Stupid Question: Has anyone figured out projected decline rates due to new project delays in this period of lack of credit?

It seems to me, as well, that the credit crisis and resulting low oil prices would make decline rates worse.

For example, when I visited the Chevron heavy oil installation at Kern River, there were more challenging locations (difficult to heat, more water issues, deeper), that had not been drilled in the past, but might have been drilled, if prices were high enough to justify their higher cost.

Chevron carefully evaluates each decision regarding additional investment. If prices are too low, they are likely to do less infill drilling, and production will drop more quickly. Isn't this going to happen in quite a few places?

Exactly the small fields have complex economics if you will. For example under the current economic conditions small offshore fields probably won't be redeveloped with secondary gas/water injection once primary production declines. Stripper wells have their on economic pattern and contribute 2mbd to US production for example. In many cases decisions to not continue production or move to more extreme extraction measures in many fields means they won't be developed again in the near future. As and example a lot of the oil production in Texas is from fields that where capped back in the 1980's and not developed again until thirty years later.

I estimated using the WAG method :) that about 15% of the worlds oil production was in this high risk category.
This fits well with Kehbab's estimate of 30% of the worlds oil production coming from small fields. Some of the high risk oil is in larger fields on the edge of steeper declines so given that 15% seems to be a very good ballpark estimate.

The only positive is that we are probably not doing a very good job of counting the contribution of smaller fields to the worlds oil supply in the first places I'd not be surprised if we are not underestimating the contribution of these fields by several mbd say 2mbd or so. So we could very well not even see the decline in the official numbers for some time. The WAG method indicated we would enter steep decline in 2008 this is in rough agreement with Kehbab's more realistic results but I think both approaches suffer from using the official totals since they should start from some "real" production level thats probably higher then the official numbers or better simply outside of the official numbers.

What this means is official production numbers will probably be high for a while even though real production is falling rapidly. In fact you get a sort of strange result in that as smaller production fails more oil will be sourced from monitored production and storage resulting in even higher initial estimates of both the oil supply and the amount in storage. Whats happening is some small tank storage associated with some small fields is drained as the field declines and its being replaced with "official" storage thats actually counted coming from larger producers.

I wonder if Kehbab can come up with a guesstimate of the amount of oil thats both in this high risk group and also not in the official estimates this is oil we need to adjust for.

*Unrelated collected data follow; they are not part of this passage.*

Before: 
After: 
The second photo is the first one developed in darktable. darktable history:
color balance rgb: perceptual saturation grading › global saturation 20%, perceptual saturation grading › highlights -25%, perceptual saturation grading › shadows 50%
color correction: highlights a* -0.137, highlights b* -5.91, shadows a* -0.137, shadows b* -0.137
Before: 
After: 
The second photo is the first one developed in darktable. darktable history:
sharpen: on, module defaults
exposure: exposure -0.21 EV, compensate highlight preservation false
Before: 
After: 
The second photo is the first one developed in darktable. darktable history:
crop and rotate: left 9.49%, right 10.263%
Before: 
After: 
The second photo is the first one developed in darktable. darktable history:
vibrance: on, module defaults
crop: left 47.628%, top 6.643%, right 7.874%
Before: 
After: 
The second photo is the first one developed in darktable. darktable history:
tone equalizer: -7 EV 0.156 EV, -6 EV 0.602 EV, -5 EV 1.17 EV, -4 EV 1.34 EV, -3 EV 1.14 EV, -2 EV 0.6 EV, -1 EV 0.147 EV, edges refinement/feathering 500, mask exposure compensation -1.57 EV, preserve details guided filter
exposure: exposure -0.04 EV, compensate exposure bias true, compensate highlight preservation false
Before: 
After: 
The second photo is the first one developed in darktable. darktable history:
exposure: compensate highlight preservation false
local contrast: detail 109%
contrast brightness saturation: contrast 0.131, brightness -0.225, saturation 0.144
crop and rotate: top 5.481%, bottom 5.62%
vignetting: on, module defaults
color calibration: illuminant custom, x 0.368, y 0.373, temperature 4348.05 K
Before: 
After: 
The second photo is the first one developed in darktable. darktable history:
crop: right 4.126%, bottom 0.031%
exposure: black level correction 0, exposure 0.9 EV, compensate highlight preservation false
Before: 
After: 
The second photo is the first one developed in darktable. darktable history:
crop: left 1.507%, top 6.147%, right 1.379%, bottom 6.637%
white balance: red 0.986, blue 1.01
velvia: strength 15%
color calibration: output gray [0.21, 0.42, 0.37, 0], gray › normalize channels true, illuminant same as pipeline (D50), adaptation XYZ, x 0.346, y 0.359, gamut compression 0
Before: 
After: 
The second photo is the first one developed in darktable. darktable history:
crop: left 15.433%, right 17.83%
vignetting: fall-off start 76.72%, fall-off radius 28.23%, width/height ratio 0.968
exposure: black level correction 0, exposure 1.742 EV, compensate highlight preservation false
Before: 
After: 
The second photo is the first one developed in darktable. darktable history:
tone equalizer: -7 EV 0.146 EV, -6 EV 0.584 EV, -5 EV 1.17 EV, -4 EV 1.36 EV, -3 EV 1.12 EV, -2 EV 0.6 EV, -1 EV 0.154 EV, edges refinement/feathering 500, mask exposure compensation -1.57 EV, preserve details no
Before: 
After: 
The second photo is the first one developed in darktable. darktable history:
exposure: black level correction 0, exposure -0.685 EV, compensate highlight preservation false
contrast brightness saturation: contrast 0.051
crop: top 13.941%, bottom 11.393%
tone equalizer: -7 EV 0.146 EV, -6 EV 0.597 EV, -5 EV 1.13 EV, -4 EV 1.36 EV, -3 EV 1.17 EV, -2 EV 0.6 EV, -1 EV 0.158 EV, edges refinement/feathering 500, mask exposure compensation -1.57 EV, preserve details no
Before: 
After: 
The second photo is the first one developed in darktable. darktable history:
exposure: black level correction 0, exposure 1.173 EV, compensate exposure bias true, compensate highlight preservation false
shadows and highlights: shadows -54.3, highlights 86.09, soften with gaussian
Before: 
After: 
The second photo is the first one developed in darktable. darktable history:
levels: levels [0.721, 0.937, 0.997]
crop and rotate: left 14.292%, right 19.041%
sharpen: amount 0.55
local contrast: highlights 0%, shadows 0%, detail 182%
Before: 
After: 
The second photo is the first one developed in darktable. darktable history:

Also of course for the same reason we probably have consistently underestimated the contribution of smaller fields so we probably also underestimate how many are approaching steep decline. All of this will serve to make the initial fall from the decline of small fields difficult to predict since I believe that we are missing enough data to make the initial error on the same order of magnitude as the decline rate. I've got no idea if the various potential sources of error tend to cancel or not. So the big question is is there any systematic bias thats skewing results for small fields.

And fantastic work Kehbab ! I've been concerned about this for some time its great to see some real work done on the problem.

Henry Groppe's firm audits official data for oil production; according to him, the EIA/IEA numbers are off by a variable that can be as high as 2 mb/d, due to Iranian double counting etc., perhaps this is where some of the discrepancies come from. As for microprojects, there was the review of the Wiki Megaprojects work that suggested that small fields were going unaccounted for.

Maybe the Baker Hughes rig count gives a hint.

During the last few months drilling activities slumped considerably in the USA, whereas there is (almost) no downturn on the international level.

Maybe this difference is partly due to the fact that in the USA oil production is run by private owners (often small ones), which may be hit hard by the credit crisis, whereas almost everywhere else oil production is run by the state.

The international numbers don't make much sense to me. Baker-Hughes states that they do not have data for Russian or onshore China, however, they have zero for rigs in Iran and many other countries. The number of active rigs is considerably lower for the rest of the world when compared to U.S. and Canada. Maybe Rockman or somebody else can explain why that would be possible.

I don't know gogh. I don't follow overseas activity even though I may be heading over "there" later this year. Just a WAG but I can imagine the numbers are understated to a degree. Those operations aren't as transparent as they are in N. America. But as far as US activity, as someone else mentioned, we are the land of small operators. Most don't realize that the small US operators collectively produce more then all the major oils combined. Exxon is big but last ime i saw the numbers they owned less then 5% of US reserves.